▶ _TEXT FOR ANALYSIS_
However, despite the hardships, service in Iraq has provided the Pilot reporter with unforgettable spiritual memories.
Just prior to returning to the Boston area for a two-week leave, McCabe recalled a unique Rite of Sprinkling. At Mass, the priest put some salt in a bottle of water, blessed it, and walked among the congregation sprinkling the water from his palm.
“He didn’t stop until he was sure every single one of us had been hit,” McCabe recalled.
“There was something tactile about the water coming directly from his own hand. It was so unceremonial. It was pure, actual,” McCabe added. “It was the love and protection he felt for us.”
At another time, the Bishop of Bosra offered a Mass in Aramaic, the language Christ spoke, at McCabe’s base. There, a seminarian offered responses on behalf of the congregation, similar to the altar boy’s role in the Tridentine rite, the norm before Vatican II.
“It’s pre-Tridentine,” McCabe said. “We participated in a Mass that was said in the same language as the first Mass in the land of Abraham.”
“In military life, there are unique sacrifices and hardships and literally life threatening dangers, yet you also have opportunities to witness things and participate in things you could never have dreamed you would be a part of,” he said.
“For all my experiences so far, this is the highlight of my deployment -- to have been in that chapel for that Mass.”
McCabe is currently deployed as a military historian, documenting the field experiences of soldiers in his division.

▶ _WORK INSTRUCTION_
Can you copy the entire passage about McCabe's memories of Mass in Iraq word for word? None of the items has any bearing on this.

▶ _PROVIDED DATA_

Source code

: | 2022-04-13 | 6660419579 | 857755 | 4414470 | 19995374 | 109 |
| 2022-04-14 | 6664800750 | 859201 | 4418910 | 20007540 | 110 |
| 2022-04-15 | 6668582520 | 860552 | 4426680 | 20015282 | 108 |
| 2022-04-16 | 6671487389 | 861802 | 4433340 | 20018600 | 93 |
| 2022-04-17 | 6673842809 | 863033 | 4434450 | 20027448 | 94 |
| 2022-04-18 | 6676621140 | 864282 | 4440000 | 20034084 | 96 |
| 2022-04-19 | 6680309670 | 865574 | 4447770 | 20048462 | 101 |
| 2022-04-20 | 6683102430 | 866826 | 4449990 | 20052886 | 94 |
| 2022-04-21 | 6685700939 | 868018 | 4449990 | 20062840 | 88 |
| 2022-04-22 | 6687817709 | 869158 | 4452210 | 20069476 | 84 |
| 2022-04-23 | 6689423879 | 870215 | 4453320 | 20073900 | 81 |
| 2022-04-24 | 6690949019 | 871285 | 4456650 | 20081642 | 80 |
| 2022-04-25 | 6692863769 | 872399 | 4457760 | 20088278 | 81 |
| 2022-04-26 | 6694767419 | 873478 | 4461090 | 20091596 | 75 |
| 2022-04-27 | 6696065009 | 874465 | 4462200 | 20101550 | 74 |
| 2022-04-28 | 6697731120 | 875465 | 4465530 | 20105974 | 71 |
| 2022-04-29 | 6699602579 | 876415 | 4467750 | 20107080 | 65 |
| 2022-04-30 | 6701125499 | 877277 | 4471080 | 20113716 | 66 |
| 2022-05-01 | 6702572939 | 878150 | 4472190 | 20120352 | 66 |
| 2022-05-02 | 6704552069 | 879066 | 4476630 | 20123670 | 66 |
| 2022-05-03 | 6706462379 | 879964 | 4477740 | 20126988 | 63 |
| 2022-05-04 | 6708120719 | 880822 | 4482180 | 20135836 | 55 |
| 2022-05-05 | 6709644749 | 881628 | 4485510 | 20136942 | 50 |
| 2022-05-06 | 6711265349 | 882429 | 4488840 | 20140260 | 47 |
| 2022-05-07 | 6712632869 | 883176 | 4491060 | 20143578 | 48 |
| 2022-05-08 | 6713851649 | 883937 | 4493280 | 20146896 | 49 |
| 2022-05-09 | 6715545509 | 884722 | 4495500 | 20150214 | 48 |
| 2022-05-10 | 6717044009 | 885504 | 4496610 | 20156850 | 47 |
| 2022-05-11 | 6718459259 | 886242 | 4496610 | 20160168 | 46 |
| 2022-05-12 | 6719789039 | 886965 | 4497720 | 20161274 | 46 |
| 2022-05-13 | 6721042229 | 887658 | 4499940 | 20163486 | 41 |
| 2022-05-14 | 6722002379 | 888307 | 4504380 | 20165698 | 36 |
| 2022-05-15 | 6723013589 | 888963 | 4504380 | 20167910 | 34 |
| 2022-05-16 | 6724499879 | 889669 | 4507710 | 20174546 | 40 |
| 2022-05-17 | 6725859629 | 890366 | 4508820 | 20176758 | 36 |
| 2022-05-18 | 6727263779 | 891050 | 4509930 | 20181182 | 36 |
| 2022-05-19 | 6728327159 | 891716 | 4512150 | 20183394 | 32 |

▶ _ANSWER SECTION_
However, despite the hardships, service in Iraq has provided the Pilot reporter with unforgettable spiritual memories.
Just prior to returning to the Boston area for a two-week leave, McCabe recalled a unique Rite of Sprinkling. At Mass, the priest put some salt in a bottle of water, blessed it, and walked among the congregation sprinkling the water from his palm.
“He didn’t stop until he was sure every single one of us had been hit,” McCabe recalled.
“There was something tactile about the water coming directly from his own hand. It was so unceremonial. It was pure, actual,” McCabe added. “It was the love and protection he felt for us.”
At another time, the Bishop of Bosra offered a Mass in Aramaic, the language Christ spoke, at McCabe’s base. There, a seminarian offered responses on behalf of the congregation, similar to the altar boy’s role in the Tridentine rite, the norm before Vatican II.
“It’s pre-Tridentine,” McCabe said. “We participated in a Mass that was said in the same language as the first Mass in the land of Abraham.”
“In military life, there are unique sacrifices and hardships and literally life threatening dangers, yet you also have opportunities to witness things and participate in things you could never have dreamed you would be a part of,” he said.
“For all my experiences so far, this is the highlight of my deployment -- to have been in that chapel for that Mass.”
McCabe is currently deployed as a military historian, documenting the field experiences of soldiers in his division.